Dr Fletcher, sympathique orateur du monde d’en dessous ( le Down Under des Aussies), a certainement convaincu les participants du rôle primordial des parties racinaires (le monde végétal d’en dessous!) dans la conception efficace des aménagements de gestion des eaux pluviales. Certains diront qu’il s’agit là simplement d’un bon vieux savoir de jardiniers, mais encore fallait-il le démontrer sans équivoque. Avec ses coupes et ses dispositifs expérimentaux, Dr Fletcher a illustré à merveille l’importance de bien connaître et tirer profit des différents types de systèmes racinaires. Les végétaux ayant des racines profondes et de bons diamètres permettent en effet une infiltration plus efficace, tandis que les racines plus superficielles et denses interviennent mieux dans la filtration des particules. D’ailleurs, il y a plusieurs années que l’équipe d’Indigo est persuadée de l’importance de considérer le système racinaire des plantes dans la conception des ouvrages de phytotechnologie. Nous avons d’ailleurs, à la pépinière, fait de nombreux essais de culture de graminées et autres plantes similaires afin de pouvoir qualifier les systèmes racinaires de celles-ci. Voici donc en quelques lignes et images, des informations dont vous pourrez tirer profit lors de vos prochains projets.
Andropogon gerardii
Carex crinita
Elymus canadensis
Glyceria canadensi
Dichanthelium clandestinum (Panicum clandestinum)
Poa alpina

Agrostis scabra
Calamagrostis canadensis
Festuca rubra
Poa glauca
De notre côté de l’hémisphère, les travaux de Rusty Schmidt ont emballés les participants, dont plusieurs étaient issus du milieu municipal. Notamment, les projets de rues dans lesquelles des jardins de pluie permettent de recueillir près de 90% des eaux de ruissellement comparativement aux rues traditionnelles témoins ont été jugés des plus inspirants.

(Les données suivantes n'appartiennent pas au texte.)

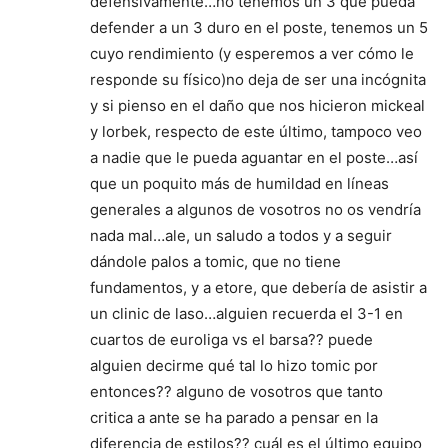
defensivamente…no tenemos un 3 que pueda
defender a un 3 duro en el poste, tenemos un 5
cuyo rendimiento (y esperemos a ver cómo le
responde su físico)no deja de ser una incógnita
y si pienso en el daño que nos hicieron mickeal
y lorbek, respecto de este último, tampoco veo
a nadie que le pueda aguantar en el poste…así
que un poquito más de humildad en líneas
generales a algunos de vosotros no os vendría
nada mal…ale, un saludo a todos y a seguir
dándole palos a tomic, que no tiene
fundamentos, y a etore, que debería de asistir a
un clinic de laso…alguien recuerda el 3-1 en
cuartos de euroliga vs el barsa?? puede
alguien decirme qué tal lo hizo tomic por
entonces?? alguno de vosotros que tanto
critica a ante se ha parado a pensar en la
diferencia de estilos?? cuál es el último equipo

Image : Rusty Schmidt, WATERDROP DESIGN Une des informations clés transmises par M. Schmidt est certainement le fait que les plantes les plus adéquates pour les installations de biorétention sont celles qui aiment les sols frais ou secs et tolèrent l’inondation plus ou moins prolongée et non pas les plantes de milieux humides qui tolèrent la sécheresse. Cela modifie certes la perspective habituellement retenue par les concepteurs. D’ailleurs, les documents techniques présentés par ce conférencier ont enthousiasmé plusieurs participants (dont nous, bien entendu!). Ces bouquins de références, dont le Plants for Stormwater Design, présentent une panoplie d’espèces adaptées aux aménagements de biorétention dont la sélection a été faite suite à des expérimentations permettant de qualifier la tolérance des végétaux à la submersion en matière de hauteur et de temps. Comme les livres présentés sont destinés à des régions climatiques avec lesquelles nous partageons un bon nombre d’espèces, ces documents sont tout à fait pertinents pour les aménagistes d’ici et nous vous les recommandons chaudement.
Plants for Stormwater Design / Daniel Shaw & Rusty Schmidt
Ce 7e colloque s’est révélé, encore une fois, un événement de grande qualité. Les occasions de réseautage et d’échanges tout au long de la journée ont été très appréciées par les participants et les commanditaires. Fait admirable, le ton, toujours juste, mais sans prétention, de l’animateur Jacques Brisson a contribué à rendre cette journée à la fois instructive et amusante, une rareté remarquable dans nos milieux professionnels trop souvent ternes.